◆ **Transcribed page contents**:
# # #

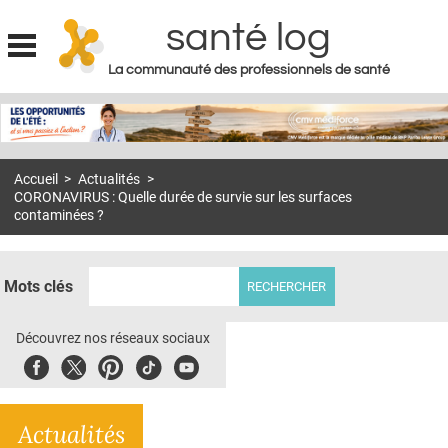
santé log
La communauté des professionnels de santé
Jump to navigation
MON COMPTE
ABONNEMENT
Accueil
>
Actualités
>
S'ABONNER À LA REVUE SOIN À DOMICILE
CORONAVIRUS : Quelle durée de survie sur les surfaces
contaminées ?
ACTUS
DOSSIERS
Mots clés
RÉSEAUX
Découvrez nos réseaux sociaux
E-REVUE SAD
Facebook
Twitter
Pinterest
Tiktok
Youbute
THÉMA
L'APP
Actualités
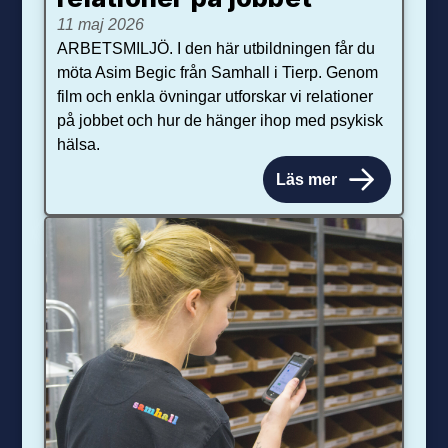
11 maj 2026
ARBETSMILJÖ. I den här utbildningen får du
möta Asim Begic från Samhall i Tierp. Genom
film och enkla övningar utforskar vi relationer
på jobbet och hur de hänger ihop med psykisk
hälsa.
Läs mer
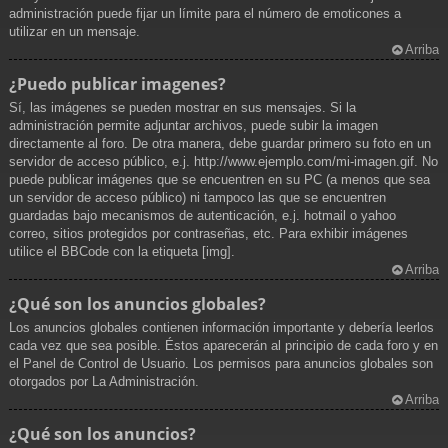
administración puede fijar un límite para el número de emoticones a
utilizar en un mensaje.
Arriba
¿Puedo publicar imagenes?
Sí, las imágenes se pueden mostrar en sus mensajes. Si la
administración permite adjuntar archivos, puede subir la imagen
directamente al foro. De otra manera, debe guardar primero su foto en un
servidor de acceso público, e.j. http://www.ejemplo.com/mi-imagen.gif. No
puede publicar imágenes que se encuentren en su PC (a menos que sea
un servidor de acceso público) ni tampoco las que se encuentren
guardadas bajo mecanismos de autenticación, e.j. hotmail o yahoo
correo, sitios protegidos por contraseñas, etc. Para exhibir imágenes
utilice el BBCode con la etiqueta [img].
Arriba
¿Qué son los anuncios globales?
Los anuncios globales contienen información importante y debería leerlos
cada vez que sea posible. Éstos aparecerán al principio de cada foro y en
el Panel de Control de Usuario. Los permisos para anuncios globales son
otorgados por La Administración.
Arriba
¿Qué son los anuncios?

# # #



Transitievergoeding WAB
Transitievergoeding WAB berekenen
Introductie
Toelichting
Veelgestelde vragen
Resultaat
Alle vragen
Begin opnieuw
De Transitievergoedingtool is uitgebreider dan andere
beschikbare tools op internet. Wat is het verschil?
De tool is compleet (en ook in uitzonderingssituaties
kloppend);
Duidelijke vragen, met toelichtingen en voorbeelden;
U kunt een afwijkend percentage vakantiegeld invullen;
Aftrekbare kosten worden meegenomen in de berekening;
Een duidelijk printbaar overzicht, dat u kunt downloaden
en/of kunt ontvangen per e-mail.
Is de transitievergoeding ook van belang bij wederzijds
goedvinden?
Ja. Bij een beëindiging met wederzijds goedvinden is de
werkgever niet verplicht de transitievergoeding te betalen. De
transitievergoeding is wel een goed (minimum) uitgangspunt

# # #

◆ **EXERCISE**:
Among the records above, repeat exactly the line with "administración puede fijar", the line with "son los anuncios?", and every line in between, and only those.

◆ **YOUR RESPONSE**:
administración puede fijar un límite para el número de emoticones a
utilizar en un mensaje.
Arriba
¿Puedo publicar imagenes?
Sí, las imágenes se pueden mostrar en sus mensajes. Si la
administración permite adjuntar archivos, puede subir la imagen
directamente al foro. De otra manera, debe guardar primero su foto en un
servidor de acceso público, e.j. http://www.ejemplo.com/mi-imagen.gif. No
puede publicar imágenes que se encuentren en su PC (a menos que sea
un servidor de acceso público) ni tampoco las que se encuentren
guardadas bajo mecanismos de autenticación, e.j. hotmail o yahoo
correo, sitios protegidos por contraseñas, etc. Para exhibir imágenes
utilice el BBCode con la etiqueta [img].
Arriba
¿Qué son los anuncios globales?
Los anuncios globales contienen información importante y debería leerlos
cada vez que sea posible. Éstos aparecerán al principio de cada foro y en
el Panel de Control de Usuario. Los permisos para anuncios globales son
otorgados por La Administración.
Arriba
¿Qué son los anuncios?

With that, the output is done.